▶ Activity:
Below is a listing. Write out exactly its lines between the one holding "185: (309, 551)" and the one holding "201: (323, 550)", inclusive.

*** Opening of Data shown ***

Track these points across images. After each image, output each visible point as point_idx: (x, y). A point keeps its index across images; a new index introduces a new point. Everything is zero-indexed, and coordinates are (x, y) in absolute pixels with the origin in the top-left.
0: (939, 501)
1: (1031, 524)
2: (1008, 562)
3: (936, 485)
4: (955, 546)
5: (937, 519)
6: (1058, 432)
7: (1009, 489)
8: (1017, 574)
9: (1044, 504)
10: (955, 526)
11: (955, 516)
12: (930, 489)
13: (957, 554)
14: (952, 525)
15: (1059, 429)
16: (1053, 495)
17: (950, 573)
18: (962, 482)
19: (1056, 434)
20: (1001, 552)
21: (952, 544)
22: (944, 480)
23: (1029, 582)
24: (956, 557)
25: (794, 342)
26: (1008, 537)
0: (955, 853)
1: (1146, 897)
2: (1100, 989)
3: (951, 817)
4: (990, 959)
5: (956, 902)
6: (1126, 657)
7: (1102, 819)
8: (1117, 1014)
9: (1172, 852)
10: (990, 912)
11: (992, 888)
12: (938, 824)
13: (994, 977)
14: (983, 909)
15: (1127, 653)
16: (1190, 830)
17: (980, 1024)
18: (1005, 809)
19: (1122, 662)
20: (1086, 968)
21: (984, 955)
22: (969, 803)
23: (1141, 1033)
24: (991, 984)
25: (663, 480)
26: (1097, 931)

*** Close of Data shown ***
*** Opening of Data shown ***

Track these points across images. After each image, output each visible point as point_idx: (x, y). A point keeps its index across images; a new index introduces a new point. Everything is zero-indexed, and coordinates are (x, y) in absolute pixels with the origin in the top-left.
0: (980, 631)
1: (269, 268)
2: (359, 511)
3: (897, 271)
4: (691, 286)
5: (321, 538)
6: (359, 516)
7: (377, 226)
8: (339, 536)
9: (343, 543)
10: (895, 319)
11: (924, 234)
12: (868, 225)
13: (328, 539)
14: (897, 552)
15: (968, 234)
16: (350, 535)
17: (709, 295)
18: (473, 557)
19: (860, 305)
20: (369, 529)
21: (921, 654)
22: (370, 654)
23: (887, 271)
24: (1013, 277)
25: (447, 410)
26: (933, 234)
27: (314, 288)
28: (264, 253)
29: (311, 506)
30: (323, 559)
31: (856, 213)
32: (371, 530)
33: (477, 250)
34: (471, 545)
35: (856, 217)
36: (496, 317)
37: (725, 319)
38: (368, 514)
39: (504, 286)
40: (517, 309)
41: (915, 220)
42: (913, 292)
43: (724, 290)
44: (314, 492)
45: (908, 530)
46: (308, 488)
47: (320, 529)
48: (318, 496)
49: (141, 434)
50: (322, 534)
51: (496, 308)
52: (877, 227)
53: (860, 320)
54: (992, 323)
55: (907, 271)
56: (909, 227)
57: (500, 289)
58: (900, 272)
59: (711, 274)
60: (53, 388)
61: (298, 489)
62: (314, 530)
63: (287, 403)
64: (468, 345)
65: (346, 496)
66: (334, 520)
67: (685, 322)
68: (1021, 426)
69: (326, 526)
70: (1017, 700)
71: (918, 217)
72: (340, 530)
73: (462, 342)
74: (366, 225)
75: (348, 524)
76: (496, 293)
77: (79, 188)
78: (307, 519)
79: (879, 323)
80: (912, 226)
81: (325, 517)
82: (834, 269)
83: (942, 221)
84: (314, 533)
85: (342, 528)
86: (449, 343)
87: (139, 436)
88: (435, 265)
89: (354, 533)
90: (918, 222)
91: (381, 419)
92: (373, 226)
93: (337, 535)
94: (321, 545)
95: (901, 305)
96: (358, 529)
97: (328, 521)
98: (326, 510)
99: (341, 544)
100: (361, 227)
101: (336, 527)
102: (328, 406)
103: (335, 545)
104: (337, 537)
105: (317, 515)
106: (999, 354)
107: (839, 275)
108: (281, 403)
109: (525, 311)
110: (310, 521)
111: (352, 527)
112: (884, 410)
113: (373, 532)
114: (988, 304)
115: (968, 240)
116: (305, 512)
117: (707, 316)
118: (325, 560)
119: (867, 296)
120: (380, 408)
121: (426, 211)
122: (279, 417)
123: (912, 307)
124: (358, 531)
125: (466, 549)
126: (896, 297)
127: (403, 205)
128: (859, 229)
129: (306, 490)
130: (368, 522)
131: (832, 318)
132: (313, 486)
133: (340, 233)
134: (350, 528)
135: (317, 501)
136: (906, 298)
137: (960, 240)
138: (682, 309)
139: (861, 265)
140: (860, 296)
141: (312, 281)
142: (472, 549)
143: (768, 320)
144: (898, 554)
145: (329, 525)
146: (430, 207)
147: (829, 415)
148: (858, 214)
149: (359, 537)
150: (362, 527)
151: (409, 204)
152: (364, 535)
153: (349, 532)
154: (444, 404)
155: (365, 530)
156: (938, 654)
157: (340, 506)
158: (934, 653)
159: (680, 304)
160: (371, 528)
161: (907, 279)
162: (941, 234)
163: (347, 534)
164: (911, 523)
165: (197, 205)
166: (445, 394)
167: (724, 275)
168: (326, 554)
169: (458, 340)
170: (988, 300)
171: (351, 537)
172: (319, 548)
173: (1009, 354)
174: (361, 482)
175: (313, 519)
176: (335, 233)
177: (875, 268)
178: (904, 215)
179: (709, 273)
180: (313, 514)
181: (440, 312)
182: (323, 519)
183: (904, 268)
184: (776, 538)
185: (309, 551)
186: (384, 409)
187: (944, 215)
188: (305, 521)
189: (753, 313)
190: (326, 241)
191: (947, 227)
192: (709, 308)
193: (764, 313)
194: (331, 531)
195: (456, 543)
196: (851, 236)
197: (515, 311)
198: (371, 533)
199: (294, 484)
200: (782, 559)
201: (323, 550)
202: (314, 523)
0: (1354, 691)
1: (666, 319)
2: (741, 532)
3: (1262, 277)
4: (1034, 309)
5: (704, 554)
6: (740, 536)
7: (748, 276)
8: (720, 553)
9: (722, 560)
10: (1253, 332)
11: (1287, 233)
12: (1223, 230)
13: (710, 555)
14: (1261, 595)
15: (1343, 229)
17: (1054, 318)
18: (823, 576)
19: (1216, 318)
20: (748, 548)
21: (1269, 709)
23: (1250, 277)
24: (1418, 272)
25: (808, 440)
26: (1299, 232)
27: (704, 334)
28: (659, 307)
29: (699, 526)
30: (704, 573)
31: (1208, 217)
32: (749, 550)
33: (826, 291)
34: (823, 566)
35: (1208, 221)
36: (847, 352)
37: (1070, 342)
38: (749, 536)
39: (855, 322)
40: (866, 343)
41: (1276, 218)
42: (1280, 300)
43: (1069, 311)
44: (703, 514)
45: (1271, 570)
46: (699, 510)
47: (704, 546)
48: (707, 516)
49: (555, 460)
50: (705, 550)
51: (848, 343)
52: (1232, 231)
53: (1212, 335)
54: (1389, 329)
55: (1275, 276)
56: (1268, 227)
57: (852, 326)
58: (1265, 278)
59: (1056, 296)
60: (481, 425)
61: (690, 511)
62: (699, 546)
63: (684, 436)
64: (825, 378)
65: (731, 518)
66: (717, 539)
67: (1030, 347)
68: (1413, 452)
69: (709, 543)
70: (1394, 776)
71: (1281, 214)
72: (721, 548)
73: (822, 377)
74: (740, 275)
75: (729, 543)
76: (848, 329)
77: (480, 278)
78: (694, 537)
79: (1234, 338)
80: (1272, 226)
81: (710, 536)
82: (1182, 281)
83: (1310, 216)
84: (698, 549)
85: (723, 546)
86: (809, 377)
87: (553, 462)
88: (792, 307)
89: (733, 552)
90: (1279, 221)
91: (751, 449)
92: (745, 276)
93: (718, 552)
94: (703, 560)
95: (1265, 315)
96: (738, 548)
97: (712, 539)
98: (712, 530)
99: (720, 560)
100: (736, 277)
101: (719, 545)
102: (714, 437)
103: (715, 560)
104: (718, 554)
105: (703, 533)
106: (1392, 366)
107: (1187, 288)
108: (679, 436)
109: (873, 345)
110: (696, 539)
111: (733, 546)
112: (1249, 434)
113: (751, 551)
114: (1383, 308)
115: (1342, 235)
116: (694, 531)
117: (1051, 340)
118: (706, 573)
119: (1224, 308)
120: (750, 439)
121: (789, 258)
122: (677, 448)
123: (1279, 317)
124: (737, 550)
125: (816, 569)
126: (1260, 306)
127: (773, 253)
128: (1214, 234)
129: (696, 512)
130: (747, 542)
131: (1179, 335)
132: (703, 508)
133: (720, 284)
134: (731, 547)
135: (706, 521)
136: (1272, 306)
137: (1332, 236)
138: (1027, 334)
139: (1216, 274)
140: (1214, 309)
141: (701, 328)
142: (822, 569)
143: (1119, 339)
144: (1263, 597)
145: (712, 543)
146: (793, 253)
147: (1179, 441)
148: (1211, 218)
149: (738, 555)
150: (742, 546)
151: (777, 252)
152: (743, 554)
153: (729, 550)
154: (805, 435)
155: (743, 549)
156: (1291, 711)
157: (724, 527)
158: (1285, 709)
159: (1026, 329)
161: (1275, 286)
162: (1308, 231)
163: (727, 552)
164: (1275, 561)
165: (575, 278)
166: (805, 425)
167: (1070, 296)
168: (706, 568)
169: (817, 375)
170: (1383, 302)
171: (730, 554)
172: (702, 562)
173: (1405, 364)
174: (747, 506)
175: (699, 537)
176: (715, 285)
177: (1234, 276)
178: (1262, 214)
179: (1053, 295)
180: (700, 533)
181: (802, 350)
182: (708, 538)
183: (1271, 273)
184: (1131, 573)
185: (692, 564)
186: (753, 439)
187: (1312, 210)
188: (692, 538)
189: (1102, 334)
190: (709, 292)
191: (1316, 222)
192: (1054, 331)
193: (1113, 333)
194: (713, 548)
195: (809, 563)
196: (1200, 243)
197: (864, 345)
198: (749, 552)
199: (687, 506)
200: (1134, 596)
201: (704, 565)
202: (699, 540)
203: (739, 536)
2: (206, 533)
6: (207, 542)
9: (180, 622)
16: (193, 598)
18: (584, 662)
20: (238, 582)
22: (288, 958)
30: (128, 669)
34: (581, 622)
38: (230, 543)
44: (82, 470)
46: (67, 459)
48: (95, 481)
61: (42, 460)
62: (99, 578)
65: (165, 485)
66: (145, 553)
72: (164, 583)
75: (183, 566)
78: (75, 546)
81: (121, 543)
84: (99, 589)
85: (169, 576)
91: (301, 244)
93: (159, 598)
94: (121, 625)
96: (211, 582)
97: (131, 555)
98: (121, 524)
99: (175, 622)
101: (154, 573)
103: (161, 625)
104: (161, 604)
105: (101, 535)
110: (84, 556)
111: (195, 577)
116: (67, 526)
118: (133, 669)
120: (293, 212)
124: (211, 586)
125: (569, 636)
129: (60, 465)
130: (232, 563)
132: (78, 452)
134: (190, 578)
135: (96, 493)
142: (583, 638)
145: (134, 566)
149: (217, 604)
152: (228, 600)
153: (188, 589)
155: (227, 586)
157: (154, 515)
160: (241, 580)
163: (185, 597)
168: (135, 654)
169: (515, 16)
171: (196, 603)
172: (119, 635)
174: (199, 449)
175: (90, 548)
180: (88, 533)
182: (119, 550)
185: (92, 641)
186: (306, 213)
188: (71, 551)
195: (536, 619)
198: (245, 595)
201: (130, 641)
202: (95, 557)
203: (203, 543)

*** Close of Data shown ***
*** Opening of Data shown ***

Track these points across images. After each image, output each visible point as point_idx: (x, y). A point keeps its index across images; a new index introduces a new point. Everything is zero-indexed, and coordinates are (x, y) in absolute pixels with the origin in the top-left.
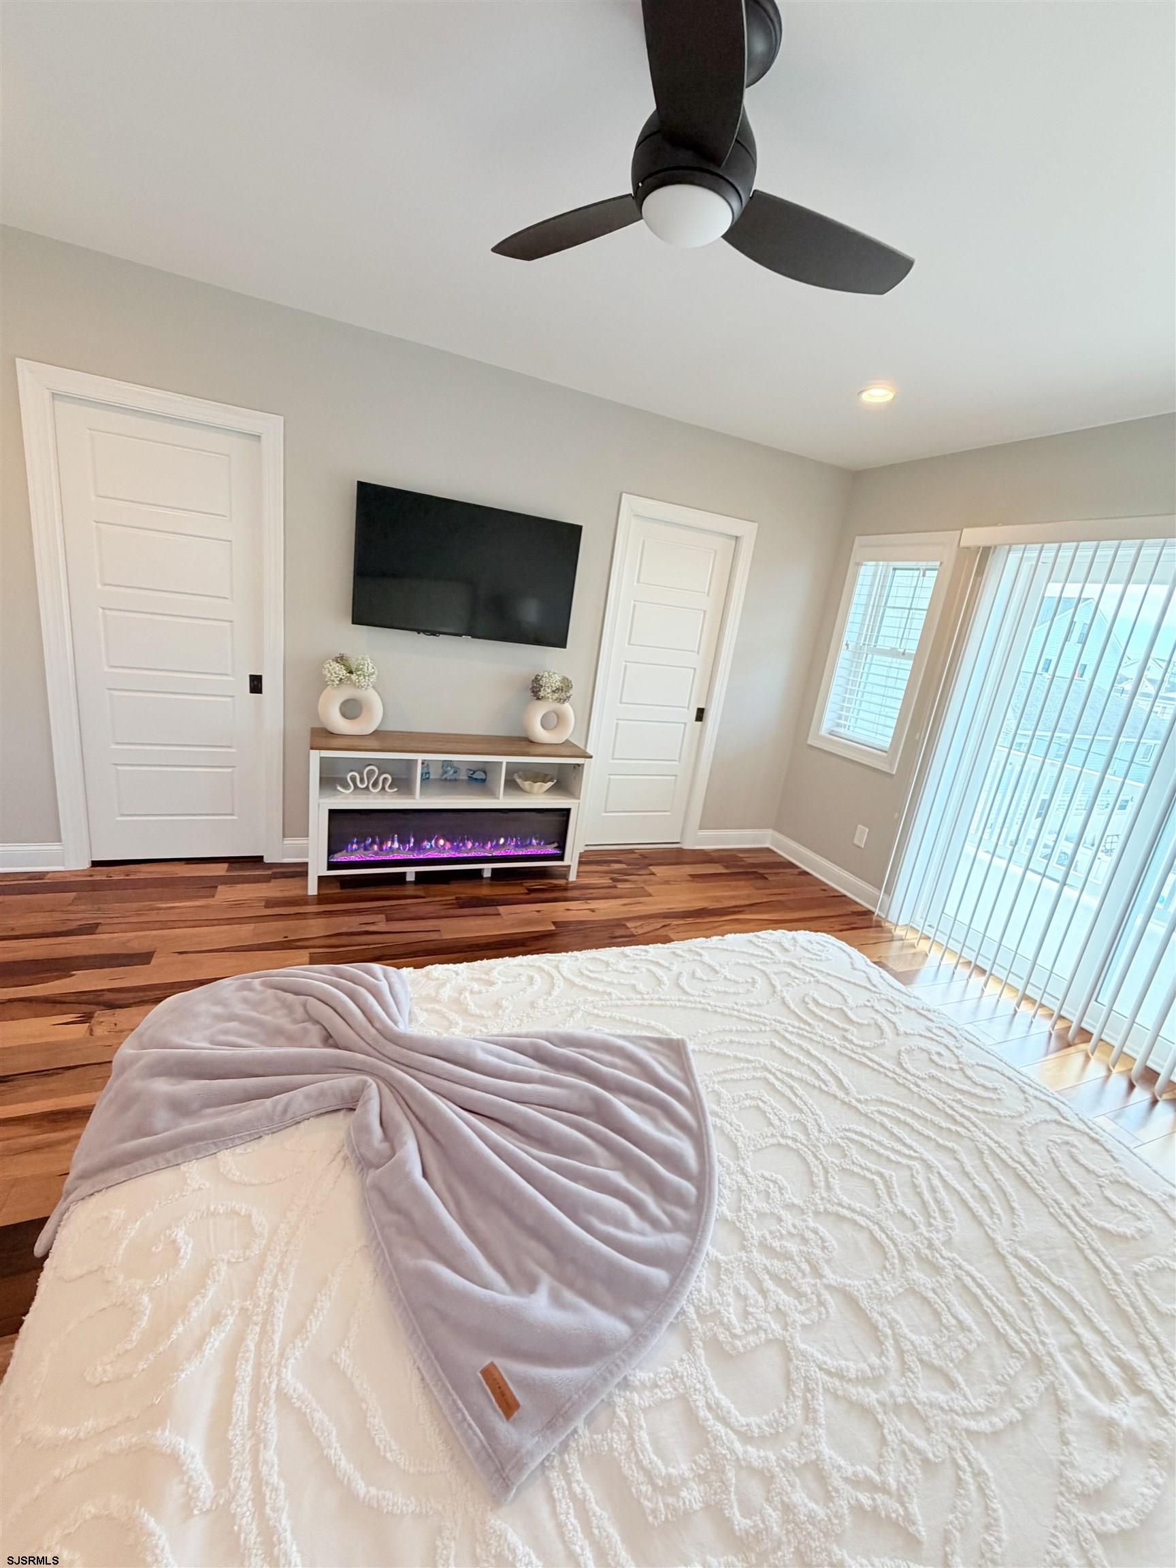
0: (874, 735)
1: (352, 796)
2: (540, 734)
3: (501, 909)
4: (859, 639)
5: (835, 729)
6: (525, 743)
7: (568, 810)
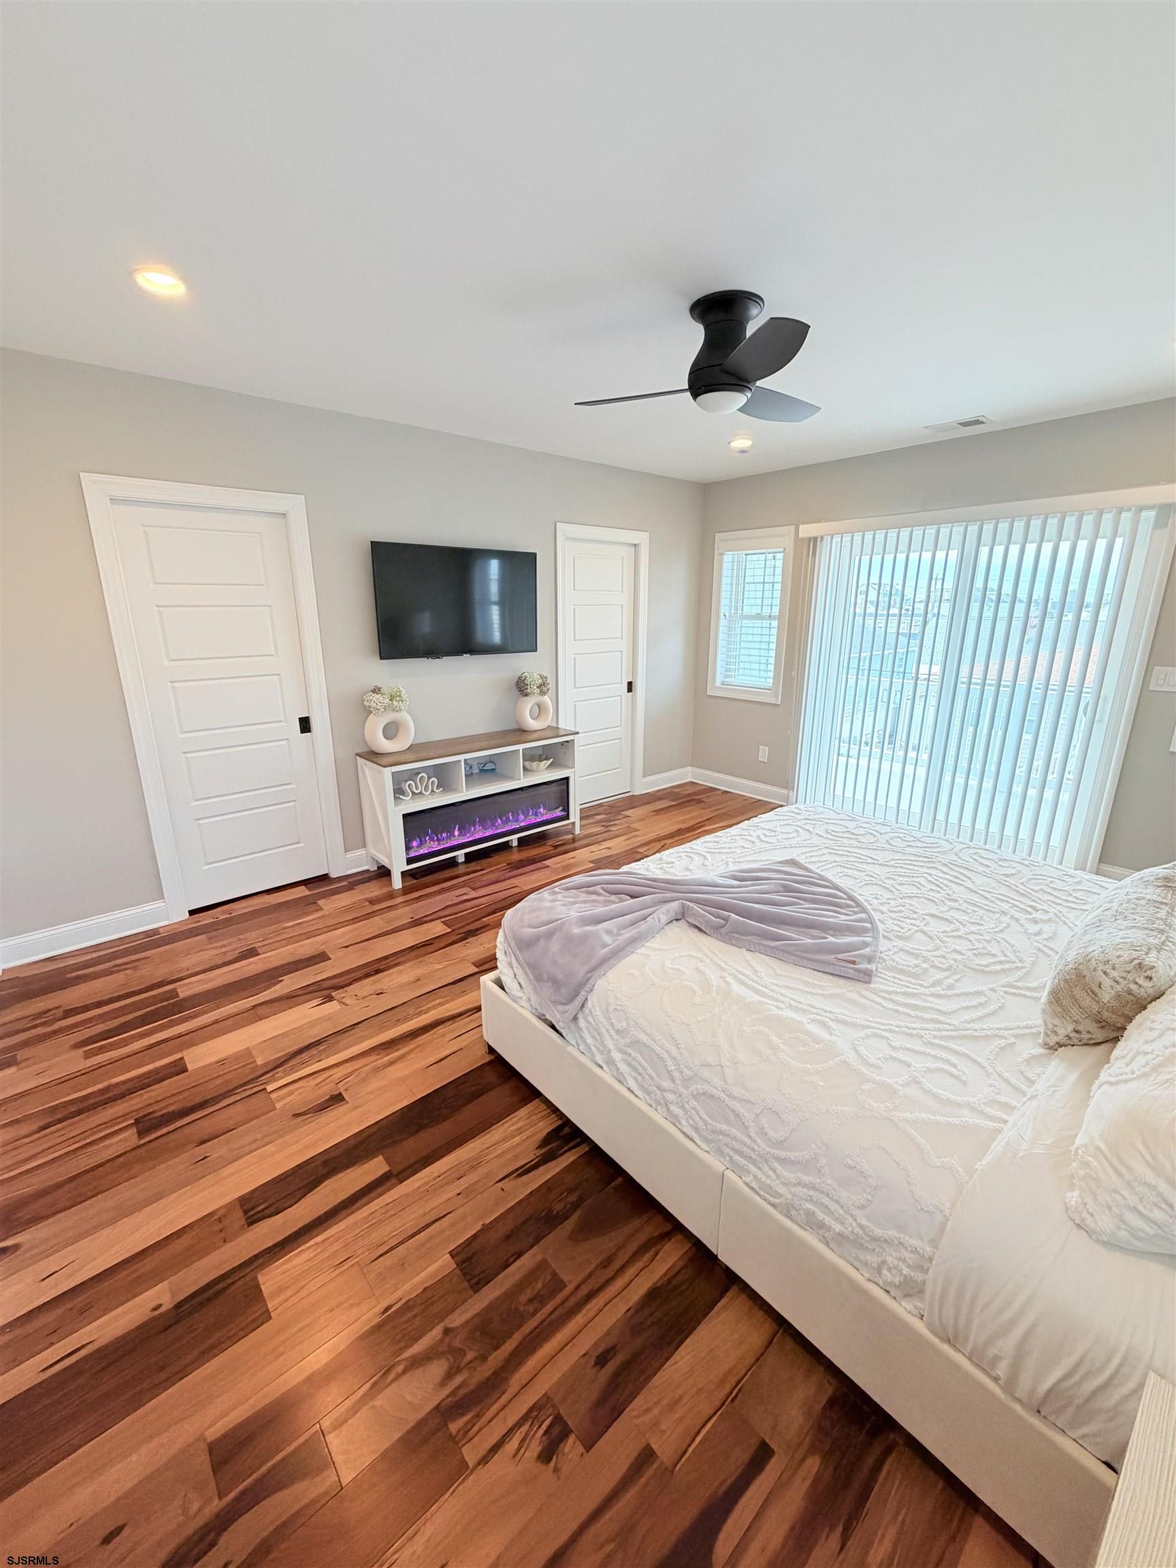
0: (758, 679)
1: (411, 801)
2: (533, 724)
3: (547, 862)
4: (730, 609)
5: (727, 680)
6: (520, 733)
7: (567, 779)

*** Close of Data shown ***

▶ Your response:
185: (309, 551)
186: (384, 409)
187: (944, 215)
188: (305, 521)
189: (753, 313)
190: (326, 241)
191: (947, 227)
192: (709, 308)
193: (764, 313)
194: (331, 531)
195: (456, 543)
196: (851, 236)
197: (515, 311)
198: (371, 533)
199: (294, 484)
200: (782, 559)
201: (323, 550)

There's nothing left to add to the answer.